Cammarata, a Jupiter native, came to this conclusion about cannabis when he was CEO of Schmidt’s Naturals. The company was looking for herbal ingredients that could replace chemicals (like aluminum in deodorant). Research showed that cannabinoids can be used in many of the products made by Cammarata, but no one produced the number of cannabinoids that the health and beauty industries needed to make the cannabinoids

Courtesy of Neptune Wellness Solutions

Counter. In 2019, he invested millions of his own money in Neptune and turned it into a cannabinoid producing specialist. And it is clear that there is a market for it: Neptune almost doubled its growth in the past year alone. At Neptune’s new US headquarters in Jupiter, Cammarata will focus on making cannabinoids that can be used in all types of products. At the same time, we are working on federal and state cannabis legislation and educating Americans about the use of cannabis as a super ingredient.

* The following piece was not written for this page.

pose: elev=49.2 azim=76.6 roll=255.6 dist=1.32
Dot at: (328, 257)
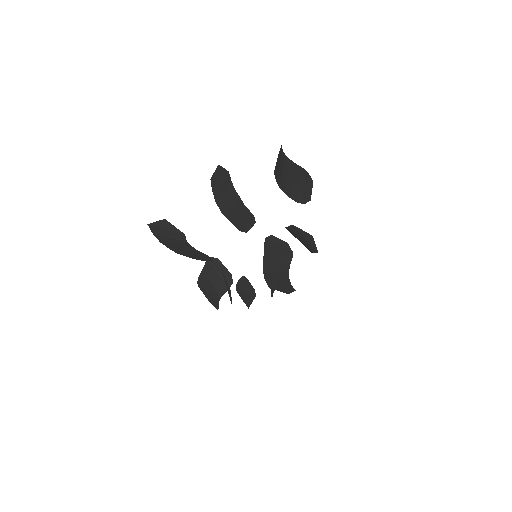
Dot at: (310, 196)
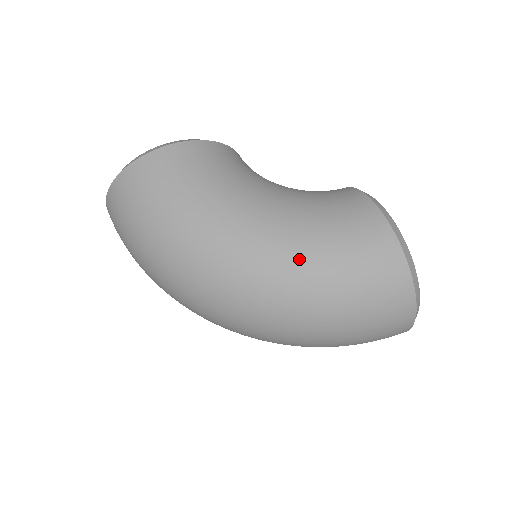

While the Treasure Coast continues to see a boom in the cannabis industry, other parts of the state are still not as welcome for the growing business. There are currently more than 270 pharmacies in Florida – about a dozen in Counties Martin and St. Lucie alone – but Jupiter has banned pharmacies within city limits. Cannabis legal expert Dustin Robinson says this is likely to change soon, citing evidence that “70 percent of Florida voters” support legal pharmacies and that Jupiter residents are currently simply traveling to Stuart pharmacies or choosing to Have products delivered to your home by companies outside of the city.

The bottom line, Brown says, is that it all boils down to money. As long as marijuana is classified as a medicine, the state cannot tax it and enter an industry that is quickly becoming one of the most profitable in the world. If moved to recreational use in the future, Florida will open the door to hundreds of millions of tax revenues annually.

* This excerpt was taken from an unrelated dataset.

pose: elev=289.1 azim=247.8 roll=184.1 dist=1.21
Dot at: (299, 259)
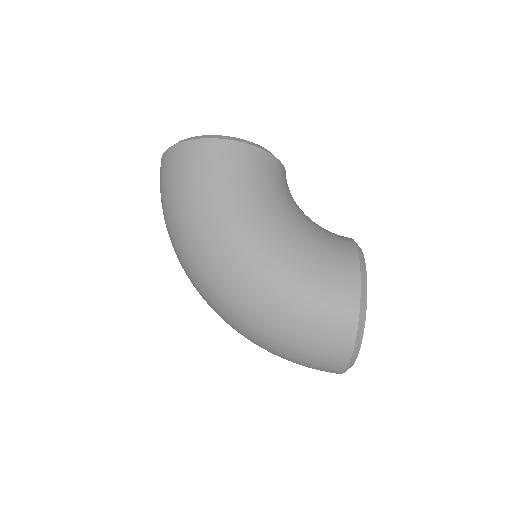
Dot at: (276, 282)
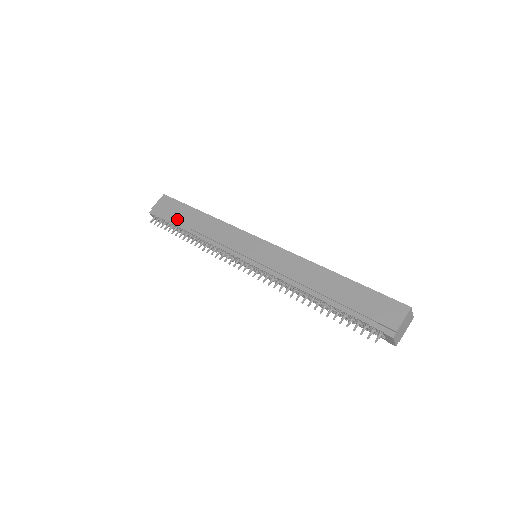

This lure of tax revenues is changing what it means to advocate cannabis laws. When Cobb first came into the business, he said he “couldn’t get a call back from the people who make the coffee” in Tallahassee, and his family asked why he got into such a controversial business. Today the cannabis industry is a powerful lobbying force, and the same family members are now asking him how to get a medical marijuana card. Cobb says, “The reactions and narratives have changed so dramatically.”

Photo by Alison Frank Photography

The cannabis publicist

Durée Ross had been in the advertising business for nearly 20 years when she received a call that amazed her. It was from a real estate developer investing in a CBD business and he needed your help to promote it. Do you remember thinking about CBD? Like in marijuana? She had little firsthand experience in the field, but had been commuting between South Florida and Colorado for years, so she knew that cannabis was already a big industry in other parts of the country. She quickly put her team at Durée & Company together and presented them with a task: They were supposed to learn everything about marijuana, from research and legal issues to science and its effects on the body. “As a publicist, when you sell a product, you have to understand and believe it,” she says. Today her agency represents all types of companies and stakeholders involved in the cannabis industry. Cannabis-related customers, including One Plant and the Florida Hemp Council, now account for a third of her company’s total business, and she anticipates that number will increase. “A whole new industry doesn’t often just pop up,” she says, “and we were able to get on the ground floor.”